Proximité et radicalisation dans le temps
entre l’opposition à Serre de la Fare (1989-90)
et la Zone à défendre à NDDL

S’il fallait garder en mémoire pour les temps futurs ce qu’apporta à la conscience humaine l’opposition au projet de barrage de Serre de la Fare, dans les Gorges de la Loire en amont du Puy-en-Velay, indéniablement ce serait la construction du néologisme « écolocrates ». C’est dire si l’opposition a constitué le sens le plus déterminant de cette lutte. Non pas que la défense de ce site sauvage n’ait pas mobilisé des milliers d’individus : aussi bien la population locale attachée à cette arrière-cour, emplie de mystères et d’émotions, que cette circulation continuelle d’individus, pris souvent dans d’autres conflits du même genre (vallée d’Aspe, Gardon du Mialet, etc.), et que l’éclatement de la crise écologique avait mis sur la brêche. Des traits communs à ces oppositions locales émergentes apparaissent : manifestation nationale au Puy au printemps 1989, occupation du site du futur chantier, coordination des associations sur le bassin de Loire.

Á cette époque, la crise de l’Économie n’avait pas atteint le niveau que l’on connaît maintenant ; c’est-à-dire que pour l’Etat la gestion écologiste apparaissait d’autant plus prioritaire qu’il lui fallait imposer l’idée que toute solution (partielle évidemment) ne pouvait passer que par lui et ainsi renforcer son autorité, et donc pour cette tâche recruter un nouveau personnel d’encadrement : l’opposition à la poursuite de l’aménagement de la Loire a pu nourrir en son sein une véritable pépinière de contre-experts que l’Etat ne tardera pas à coopter dans des organes croissants de bureaucratisation. Rapidement le petit comité local d’origine (SOS Loire vivante) se métamorphosa en institution locale, connectée à un réseau d’ONG. De plus, l’essor du parti des Verts, suite à son succès aux municipales de 1989, ou les ambitions du WWF qui avait dépêché sur place un émissaire pour « manager » l’opposition, eurent tôt fait de vouloir imposer leur tutelle : mais ils butèrent contre l’autonomie dont faisaient preuve partiellement les occupants du site du futur chantier. L’opposition n’était pas le fait de propriétaires ou d’habitants expulsables de ce site majoritairement sauvage. Cette absence à l’origine de base sociale homogène (à la différence du Larzac ou de Plogoff) suscita un atout nouveau : n’importe qui pouvait s’identifier à cette opposition, y participer et occuper. Il y avait un contraste entre les occupants dont la présence s’éternisait agréablement et qui aiguisaient au fil des jours leurs convictions anti-barrage, et des visiteurs, pourtant armés de leur bonne conscience écolo mais qui ne pouvait pas rester davantage. Seuls ceux qui ne jouissent d’aucun rôle social pouvaient s’attarder et être disponible pour autre chose.

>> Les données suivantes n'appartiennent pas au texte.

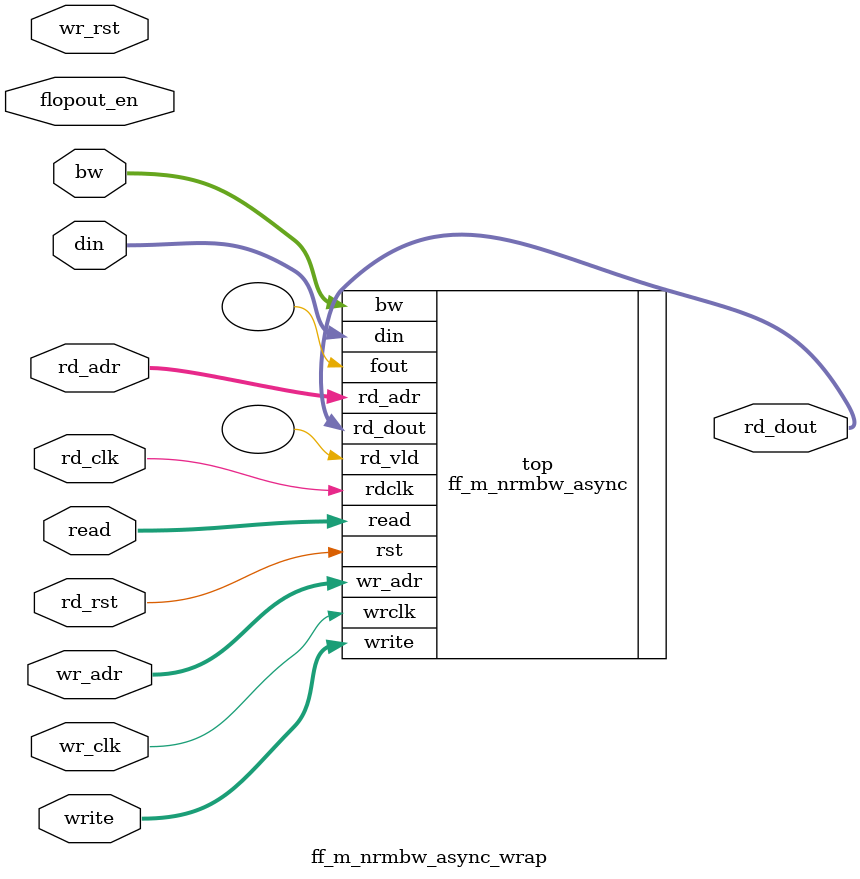
<source format=v>
module ff_m_nrmbw_async_wrap (wr_clk, rd_clk, wr_rst, rd_rst, read, write, rd_adr, wr_adr, din, bw, rd_dout,flopout_en);

  parameter WIDTH = 4;
  parameter NUMADDR = 32;
  parameter BITADDR = 5;
  parameter NUMRPRT = 2;
  parameter NUMWPRT = 2;
  
  localparam BITADR_S = BITADDR >= 3? BITADDR :3;
  
  input  [NUMRPRT-1:0]            read;
  input  [NUMWPRT-1:0]            write;
  input  [NUMWPRT*BITADDR-1:0]    wr_adr;
  input  [NUMRPRT*BITADDR-1:0]    rd_adr;
  input  [NUMWPRT*WIDTH-1:0]      din;
  input  [NUMWPRT*WIDTH-1:0]      bw;


  output [NUMRPRT*WIDTH-1:0]      rd_dout;
  input                           wr_clk,rd_clk, rd_rst, wr_rst, flopout_en;

  ff_m_nrmbw_async  #(
        .NUMWPRT(NUMWPRT),
        .NUMRPRT(NUMRPRT),
        .WIDTH(WIDTH),
        .NUMADDR(NUMADDR),
        .BITADDR(BITADR_S),
        .FLOPIN(0),
        .FLOPOUT(0),
        .FLOPMEM(0),
        .NUMPRTMUX(2),
        .RDDLY(0)
        )
    top (.rdclk(rd_clk), .wrclk(wr_clk), .rst(rd_rst), .read(read), .write(write), .rd_adr({{(BITADR_S-BITADDR){1'b0}},rd_adr}), .wr_adr({{(BITADR_S-BITADDR){1'b0}},wr_adr}), .din(din), .bw(bw), .rd_dout(rd_dout), .fout(), .rd_vld());

//synopsys translate_off
`ifndef FORMAL
   task ff_cell_ReadTask;
      input [BITADDR-1:0] addr;
      output [WIDTH-1:0] dout;
      begin
        top.ff_cell_ReadTask(addr,dout);
      end
   endtask

   task ff_cell_WriteTask;
     input [BITADDR-1:0] addr;
     input [WIDTH-1:0] din;
      begin
        top.ff_cell_WriteTask(addr,din);
      end
   endtask

   task ff_cell_ResetTask;
     begin
        top.ff_cell_ResetTask();
     end
   endtask // for
`endif
   //synopsys translate_on


/*
  parameter NUMPRTMUX = 2;
  parameter NUMPRTDEMUX = 2;
  parameter FFINSRTR = 32'b0000_0000;
  parameter FFINSRTW = 32'b1111_1111;
  parameter RDDLY = 2;
  parameter FLOPIN = 1;
  parameter FLOPOUT = 1;
  parameter FLOPMEM = 0;


  localparam DEPTH = 2 ** BITADDR;
  localparam MUXLEVEL = $clog2(DEPTH)/$clog2(NUMPRTMUX) ;
  localparam DEMUXLEVEL =  $clog2(DEPTH)/$clog2(NUMPRTDEMUX);
  localparam ARRAYMAXDEPTH = DEPTH/NUMPRTMUX;
  localparam BITNUMPRTMUX = $clog2(NUMPRTMUX);
*/




endmodule

</source>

Le roulement continu des occupants s’appuyait sur un noyau stable d’une trentaine d’individus. Le rapport conflictuel ente les occupants et l’encadrement citoyenniste portait évidement sur la tentative permanente d’instrumentaliser les fantassins sur place par l’état major en bureau au Puy : en même temps l’encadrement ne pouvait évidement se passer d’eux pour espérer avoir quelque poids dans les approches ou discussions avec l’Etat ; en même temps, les occupants, quoi que dépendants pour l’intendance, ne se laissaient pas modeler pour constituer une vitrine « clean ». Mais,à la différence du rapport entre les forces en présence à NDDL, les zadistes de l’époque pesaient peu de poids par rapport à la base électorale de Verts aux municipales de 1989 au Puy, ville distante de 15 km seulement (23% des voix). Faut-il voir dans l’approfondissement actuel de la crise sociale le terreau qui nourrit de plus massives résolution ? Heureusement qu’à Serre de la Fare pour nuire à l’ambiance médiatique et citoyenne (nous étions en 1989 !) une fraction des occupants quitta l’association initiale, créa un comité d’action et poussa la critique incessante contre les combinaisons possibles par une chronique assez intensive, qui parut soit par articles dans la presse libertaire nationale, soi par tracts réguliers diffusés localement, soit par brochures, ce qui permit de battre en brêche toute prétention des citoyennistes à monopoliser le sens et l’expression de cette opposition. Les textes étaient lus,ils étaient clairs et cohérents, ils établissaient une continuité critique et ils venaient de la base : autant dire que cette activité critique a pu peser sur le cours des événements. En définitive, après plusieurs moratoires et reports,l’engagement du projet sans cesse différé fut abandonné, mais de sorte que la manœuvre soit réglée hors de portée des émotions populaires.